= Nata Piaskowski =

Polish-American photographer

Nata Piaskowski (1912–2004) was a Polish-American photographer. Known for her fine composition, she took portraits and landscapes as well as series on the San Francisco psychedelic scene and the changing effects of the tide.

==Early life==
Born in Łódź, Poland, Piaskowski's parents were killed by Nazis in the Warsaw Ghetto. She attended the State Pedagogical Institute from 1930 to 1932, after which she became a schoolteacher. During the late 1930s, she travelled in France, Austria and the eastern United States.
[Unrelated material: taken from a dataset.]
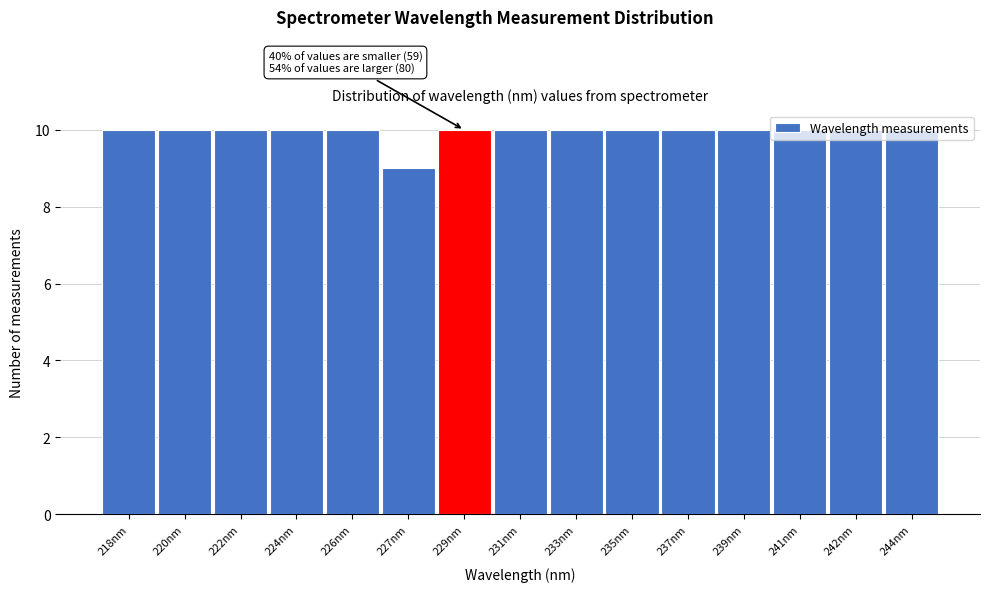

What is the sum of all values?

149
From 1939 to 1942, she lived in Switzerland before emigrating to the United States with her husband in 1942. Shortly after their arrival, her husband died.

==Career==
After meeting a number of photographers and artists during the 1940s in Carmel, California, she obtained United States citizenship in 1948, allowing her to embark on her career while continuing her studies at the California School of Fine Arts where Minor White became a major influence. Her early photographs include images of Edward Weston and Minor White, Imogen Cunningham and the opening of the King Ubu Gallery. She began a close companionship with the painter Martin Baer (1894-1961). In the mid-1950s she joined Bechtel in San Francisco where she worked as a photo librarian and archivist. In addition to further portraiture, she took scenes of urban streets, landscapes and sea views.

After the death of her companion, Baer, she travelled to New York and Chicago as well as to England, France and Italy while embarking on colour photography in 1967, exchanging her large camera for a 35mm Leicaflex. In 1975, she retired from Bechtel. The same year, she put on a solo exhibition at the Focus Gallery in San Francisco titled "Light and Form" which covered shop windows during the psychedelic movement. Subsequent photo trips included Guatemala (1980) and California's Mojave Desert (1981). In 1982, she spent a month photographing the changing landscape at low tide. During the 1980s, she also photographed in New York, Washington D.C., Santa Fe and Taos as well as Death Valley and Yosemite Valley. In 1993, she photographed in Japan.

==Assessment==
The artist and curator Robert Emory Johnson was impressed by her "magnificent" compositions: "She was very intelligent and very sensitive in her choice of music and poetry and was always encouraging other artists. She was a deep and serious artist throughout her life."

==Exhibitions==
Piaskowski's photographs are held in numerous collections including those of the San Francisco Museum of Modern Art, the Metropolitan Museum of Art and the National Portrait Gallery. She also exhibited widely, including two solo exhibitions:
- 1989: "The Eye That Shapes", retrospective, Art Museum, Princeton University.
- 1994: "Grasses", black-and-white photography, 871 Fine Arts Gallery, San Francisco

==Later years==
Piaskowsky died in 2004 in San Francisco at the Jewish Home for the Aged.